→ **Task requirements**
Return every one of the following lines verbatim, omitting the pictures from your answer.

[Data excerpts]
= = =

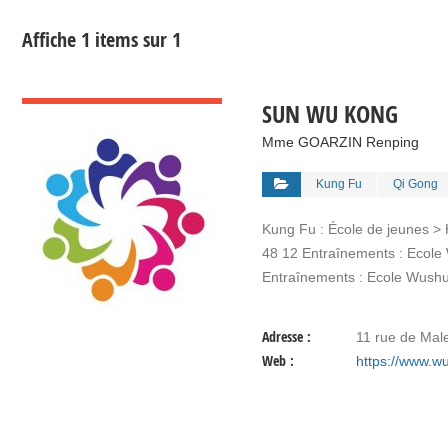
Affiche 1 items sur 1
VOIR DÉTAIL
SUN WU KONG
Mme GOARZIN Renping
Kung Fu
Qi Gong
Kung Fu : École de jeunes > 
48 12 Entraînements : Ecole
Entraînements : Ecole Wush
Adresse :
11 rue de Mal
Web :
https://www.w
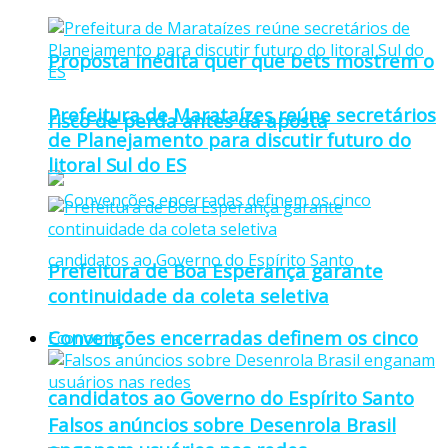
Proposta inédita quer que bets mostrem o
Prefeitura de Marataízes reúne secretários
risco de perda antes da aposta
de Planejamento para discutir futuro do
litoral Sul do ES
Prefeitura de Boa Esperança garante
continuidade da coleta seletiva
Convenções encerradas definem os cinco
Economia
candidatos ao Governo do Espírito Santo
Falsos anúncios sobre Desenrola Brasil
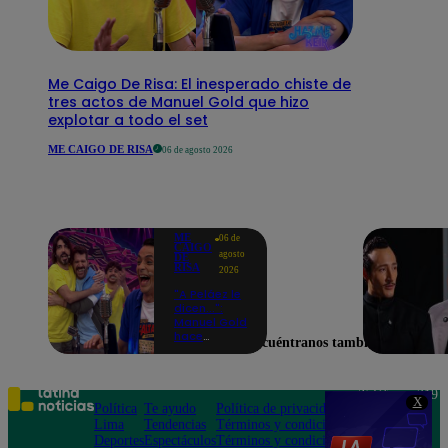
Me Caigo De Risa: El inesperado chiste de
tres actos de Manuel Gold que hizo
explotar a todo el set
ME CAIGO DE RISA
06 de agosto 2026
ME
06 de
CAIGO
agosto
DE
RISA
2026
"A Peláez le
dicen...":
Manuel Gold
hace
Encuéntranos también en
explotar de
risa a Julio
Díaz antes
de contar el
Teléfono: 219
X
chiste
Política
Te ayudo
Política de privacidad
1000
Lima
Tendencias
Términos y condiciones
Av. San
Deportes
Espectáculos
Términos y condiciones
Felipe 968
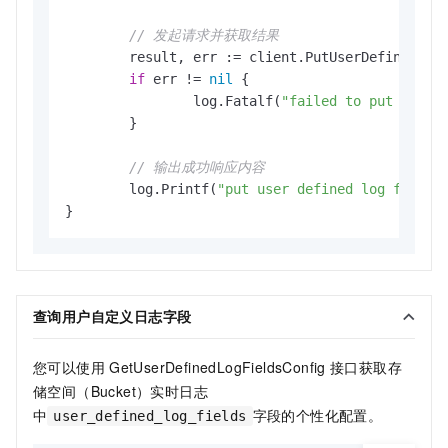
// 发起请求并获取结果
	result, err := client.PutUserDefinedLogFieldsConfig(context.TODO(), request)

if
 err != 
nil
 {

		log.Fatalf(
"failed to put user 
	}

// 输出成功响应内容
	log.Printf(
"put user defined log fields
查询用户自定义日志字段
您可以使用
GetUserDefinedLogFieldsConfig
接口获取存
储空间（Bucket）实时日志
中
字段的个性化配置。
user_defined_log_fields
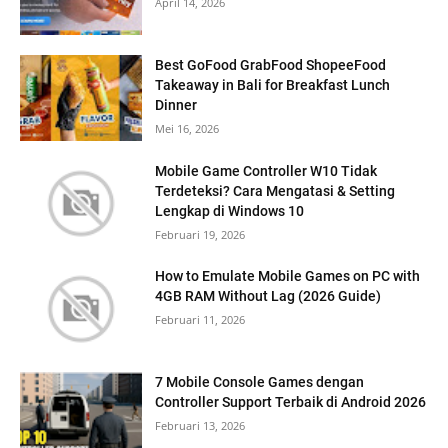
April 14, 2026
Best GoFood GrabFood ShopeeFood
Takeaway in Bali for Breakfast Lunch
Dinner
Mei 16, 2026
Mobile Game Controller W10 Tidak
Terdeteksi? Cara Mengatasi & Setting
Lengkap di Windows 10
Februari 19, 2026
How to Emulate Mobile Games on PC with
4GB RAM Without Lag (2026 Guide)
Februari 11, 2026
7 Mobile Console Games dengan
Controller Support Terbaik di Android 2026
Februari 13, 2026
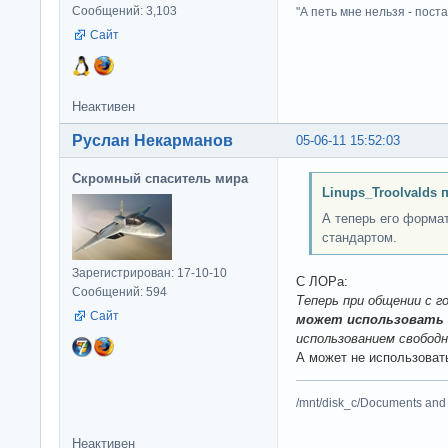
Сообщений: 3,103
"А петь мне нельзя - пост
Сайт
Неактивен
Руслан Некарманов
05-06-11 15:52:03
Скромный спаситель мира
Linups_Troolvalds 
А теперь его форма
стандартом.
Зарегистрирован: 17-10-10
C ЛОРа:
Сообщений: 594
Теперь при общении с 
Сайт
может использовать
использованием свободн
А может не использоват
/mnt/disk_c/Documents and 
Неактивен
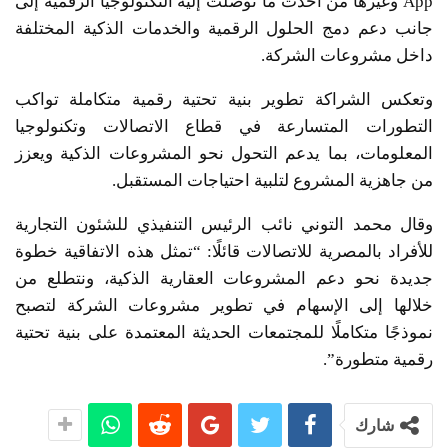
App وغيرها من أحدث ما توصلت إليه التكنولوجيا الرقمية إلى
جانب دعم دمج الحلول الرقمية والخدمات الذكية المختلفة
داخل مشروعات الشركة.
وتعكس الشراكة تطوير بنية تحتية رقمية متكاملة تواكب
التطورات المتسارعة في قطاع الاتصالات وتكنولوجيا
المعلومات، بما يدعم التحول نحو المشروعات الذكية ويعزز
من جاهزية المشروع لتلبية احتياجات المستقبل.
وقال محمد التوني نائب الرئيس التنفيذي للشئون التجارية
للأفراد بالمصرية للاتصالات قائلًا: “تمثل هذه الاتفاقية خطوة
جديدة نحو دعم المشروعات العقارية الذكية، ونتطلع من
خلالها إلى الإسهام في تطوير مشروعات الشركة لتصبح
نموذجًا متكاملًا للمجتمعات الحديثة المعتمدة على بنية تحتية
رقمية متطورة”.
شارك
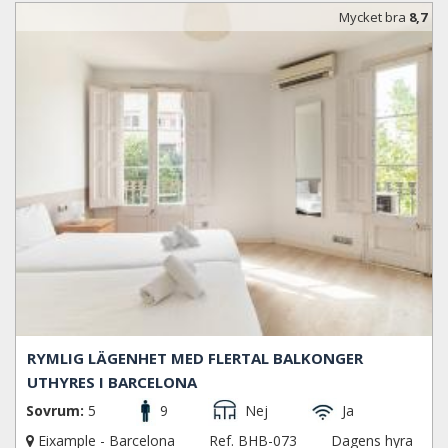
Mycket bra
8,7
RYMLIG LÄGENHET MED FLERTAL BALKONGER
UTHYRES I BARCELONA
Sovrum:
5
9
Nej
Ja
Eixample - Barcelona
Ref. BHB-073
Dagens hyra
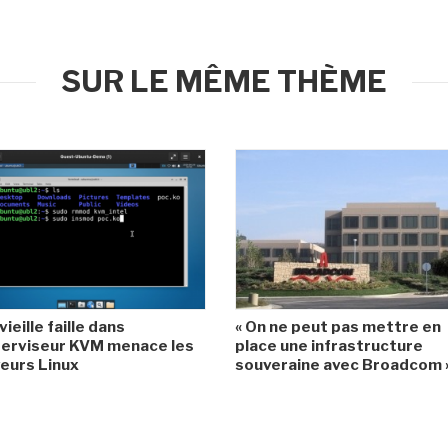
SUR LE MÊME THÈME
vieille faille dans
« On ne peut pas mettre en
perviseur KVM menace les
place une infrastructure
eurs Linux
souveraine avec Broadcom »,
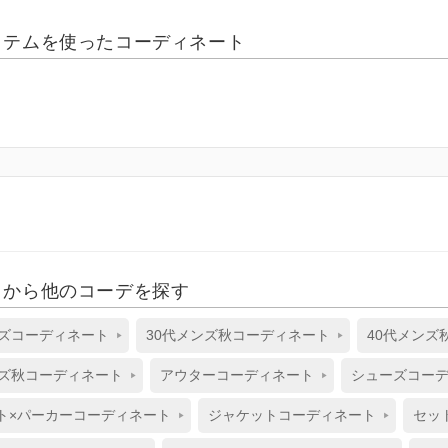
イテムを使ったコーディネート
リから他のコーデを探す
ンズコーディネート
30代メンズ秋コーディネート
40代メンズ
ンズ秋コーディネート
アウターコーディネート
シューズコー
ト×パーカーコーディネート
ジャケットコーディネート
セッ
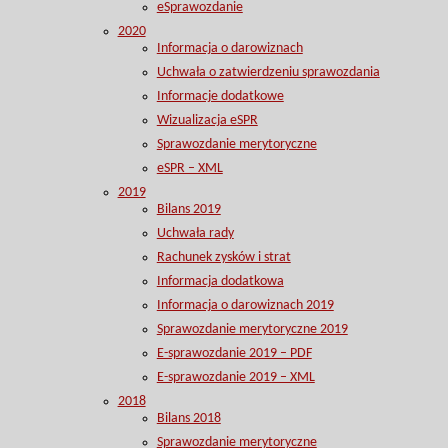
eSprawozdanie
2020
Informacja o darowiznach
Uchwała o zatwierdzeniu sprawozdania
Informacje dodatkowe
Wizualizacja eSPR
Sprawozdanie merytoryczne
eSPR – XML
2019
Bilans 2019
Uchwała rady
Rachunek zysków i strat
Informacja dodatkowa
Informacja o darowiznach 2019
Sprawozdanie merytoryczne 2019
E-sprawozdanie 2019 – PDF
E-sprawozdanie 2019 – XML
2018
Bilans 2018
Sprawozdanie merytoryczne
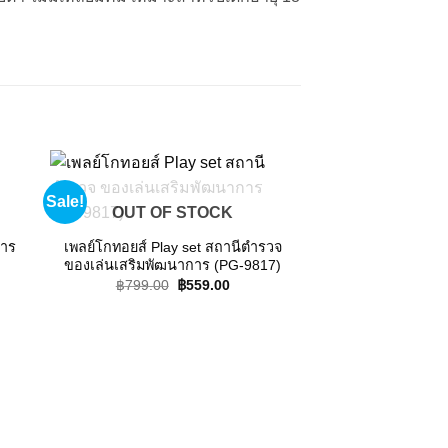
Sale!
Sale!
 to
Add to
OUT OF STOCK
ist
wishlist
การ
เพลย์โกทอยส์ Play set สถานีตำรวจ
ของเล่นเสริมพัฒนาการ (PG-9817)
OUT OF
nt
Original
Current
฿
799.00
฿
559.00
price
price
was:
is:
00.
฿799.00.
฿559.00.
Playgotoys ของเล
Play set พระราช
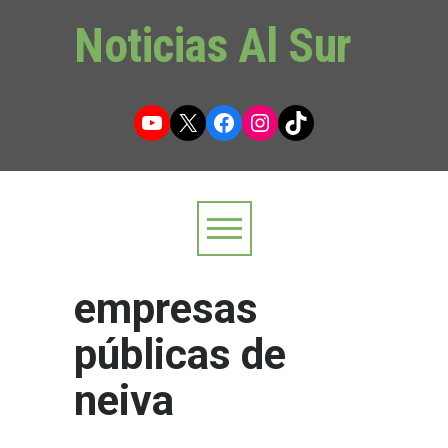
Noticias Al Sur
YouTube
X
Facebook
Instagram
TikTok
empresas
públicas de
neiva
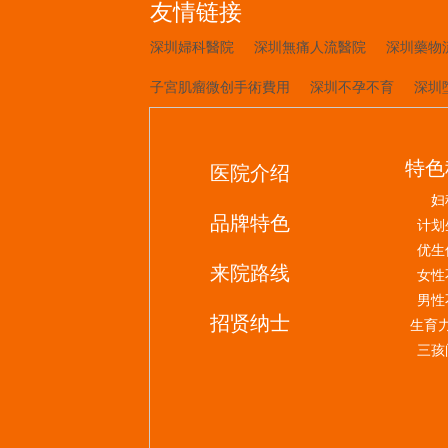
友情链接
深圳婦科醫院
深圳無痛人流醫院
深圳藥物
子宮肌瘤微创手術費用
深圳不孕不育
深圳
特色
医院介绍
妇
品牌特色
计划
优生
来院路线
女性
男性
招贤纳士
生育
三孩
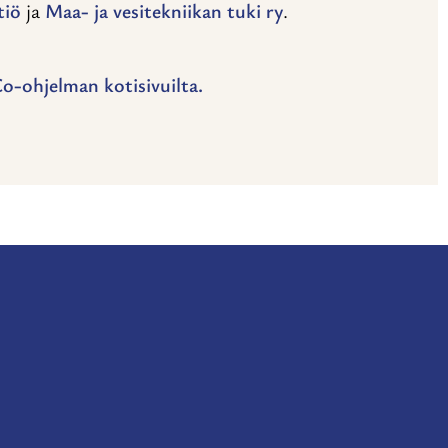
tiö
ja
Maa- ja vesitekniikan tuki ry
.
-ohjelman kotisivuilta.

= = =

→ **Solution to this exercise**
Affiche 1 items sur 1
VOIR DÉTAIL
SUN WU KONG
Mme GOARZIN Renping
Kung Fu
Qi Gong
Kung Fu : École de jeunes > 
48 12 Entraînements : Ecole
Entraînements : Ecole Wush
Adresse :
11 rue de Mal
Web :
https://www.w
Proposta inédita quer que bets mostrem o
Prefeitura de Marataízes reúne secretários
risco de perda antes da aposta
de Planejamento para discutir futuro do
litoral Sul do ES
Prefeitura de Boa Esperança garante
continuidade da coleta seletiva
Convenções encerradas definem os cinco
Economia
candidatos ao Governo do Espírito Santo
Falsos anúncios sobre Desenrola Brasil
Me Caigo De Risa: El inesperado chiste de
tres actos de Manuel Gold que hizo
explotar a todo el set
ME CAIGO DE RISA
06 de agosto 2026
ME
06 de
CAIGO
agosto
DE
RISA
2026
"A Peláez le
dicen...":
Manuel Gold
hace
Encuéntranos también en
explotar de
risa a Julio
Díaz antes
de contar el
Teléfono: 219
X
chiste
Política
Te ayudo
Política de privacidad
1000
Lima
Tendencias
Términos y condiciones
Av. San
Deportes
Espectáculos
Términos y condiciones
Felipe 968
// 发起请求并获取结果
	result, err := client.PutUserDefinedLogFieldsConfig(context.TODO(), request)

if
 err != 
nil
 {

		log.Fatalf(
"failed to put user 
	}

// 输出成功响应内容
	log.Printf(
"put user defined log fields
查询用户自定义日志字段
您可以使用
GetUserDefinedLogFieldsConfig
接口获取存
储空间（Bucket）实时日志
中
字段的个性化配置。
user_defined_log_fields
April 14, 2026
Best GoFood GrabFood ShopeeFood
Takeaway in Bali for Breakfast Lunch
Dinner
Mei 16, 2026
Mobile Game Controller W10 Tidak
Terdeteksi? Cara Mengatasi & Setting
Lengkap di Windows 10
Februari 19, 2026
How to Emulate Mobile Games on PC with
4GB RAM Without Lag (2026 Guide)
Februari 11, 2026
7 Mobile Console Games dengan
Controller Support Terbaik di Android 2026
Februari 13, 2026
Сообщений: 3,103
"А петь мне нельзя - пост
Сайт
Неактивен
Руслан Некарманов
05-06-11 15:52:03
Скромный спаситель мира
Linups_Troolvalds 
А теперь его форма
стандартом.
Зарегистрирован: 17-10-10
C ЛОРа:
Сообщений: 594
Теперь при общении с 
Сайт
может использовать
использованием свободн
А может не использоват
/mnt/disk_c/Documents and 
Неактивен
App وغيرها من أحدث ما توصلت إليه التكنولوجيا الرقمية إلى
جانب دعم دمج الحلول الرقمية والخدمات الذكية المختلفة
داخل مشروعات الشركة.
وتعكس الشراكة تطوير بنية تحتية رقمية متكاملة تواكب
التطورات المتسارعة في قطاع الاتصالات وتكنولوجيا
المعلومات، بما يدعم التحول نحو المشروعات الذكية ويعزز
من جاهزية المشروع لتلبية احتياجات المستقبل.
وقال محمد التوني نائب الرئيس التنفيذي للشئون التجارية
للأفراد بالمصرية للاتصالات قائلًا: “تمثل هذه الاتفاقية خطوة
جديدة نحو دعم المشروعات العقارية الذكية، ونتطلع من
خلالها إلى الإسهام في تطوير مشروعات الشركة لتصبح
نموذجًا متكاملًا للمجتمعات الحديثة المعتمدة على بنية تحتية
رقمية متطورة”.
شارك
Mycket bra
8,7
RYMLIG LÄGENHET MED FLERTAL BALKONGER
UTHYRES I BARCELONA
Sovrum:
5
9
Nej
Ja
Eixample - Barcelona
Ref. BHB-073
Dagens hyra
SUR LE MÊME THÈME
vieille faille dans
« On ne peut pas mettre en
perviseur KVM menace les
place une infrastructure
eurs Linux
souveraine avec Broadcom »,
イテムを使ったコーディネート
リから他のコーデを探す
ンズコーディネート
30代メンズ秋コーディネート
40代メンズ
ンズ秋コーディネート
アウターコーディネート
シューズコー
ト×パーカーコーディネート
ジャケットコーディネート
セッ
eSprawozdanie
2020
Informacja o darowiznach
Uchwała o zatwierdzeniu sprawozdania
Informacje dodatkowe
Wizualizacja eSPR
Sprawozdanie merytoryczne
eSPR – XML
2019
Bilans 2019
Uchwała rady
Rachunek zysków i strat
Informacja dodatkowa
Informacja o darowiznach 2019
Sprawozdanie merytoryczne 2019
E-sprawozdanie 2019 – PDF
E-sprawozdanie 2019 – XML
2018
Bilans 2018
Sprawozdanie merytoryczne
Sale!
Sale!
 to
Add to
OUT OF STOCK
ist
wishlist
การ
เพลย์โกทอยส์ Play set สถานีตำรวจ
ของเล่นเสริมพัฒนาการ (PG-9817)
OUT OF
nt
Original
Current
฿
799.00
฿
559.00
price
price
was:
is:
00.
฿799.00.
฿559.00.
Playgotoys ของเล
Play set พระราช
Noticias Al Sur
YouTube
X
Facebook
Instagram
TikTok
empresas
públicas de
neiva
友情链接
深圳婦科醫院
深圳無痛人流醫院
深圳藥物
子宮肌瘤微创手術費用
深圳不孕不育
深圳
特色
医院介绍
妇
品牌特色
计划
优生
来院路线
女性
男性
招贤纳士
生育
三孩
tiö
ja
Maa- ja vesitekniikan tuki ry
.
-ohjelman kotisivuilta.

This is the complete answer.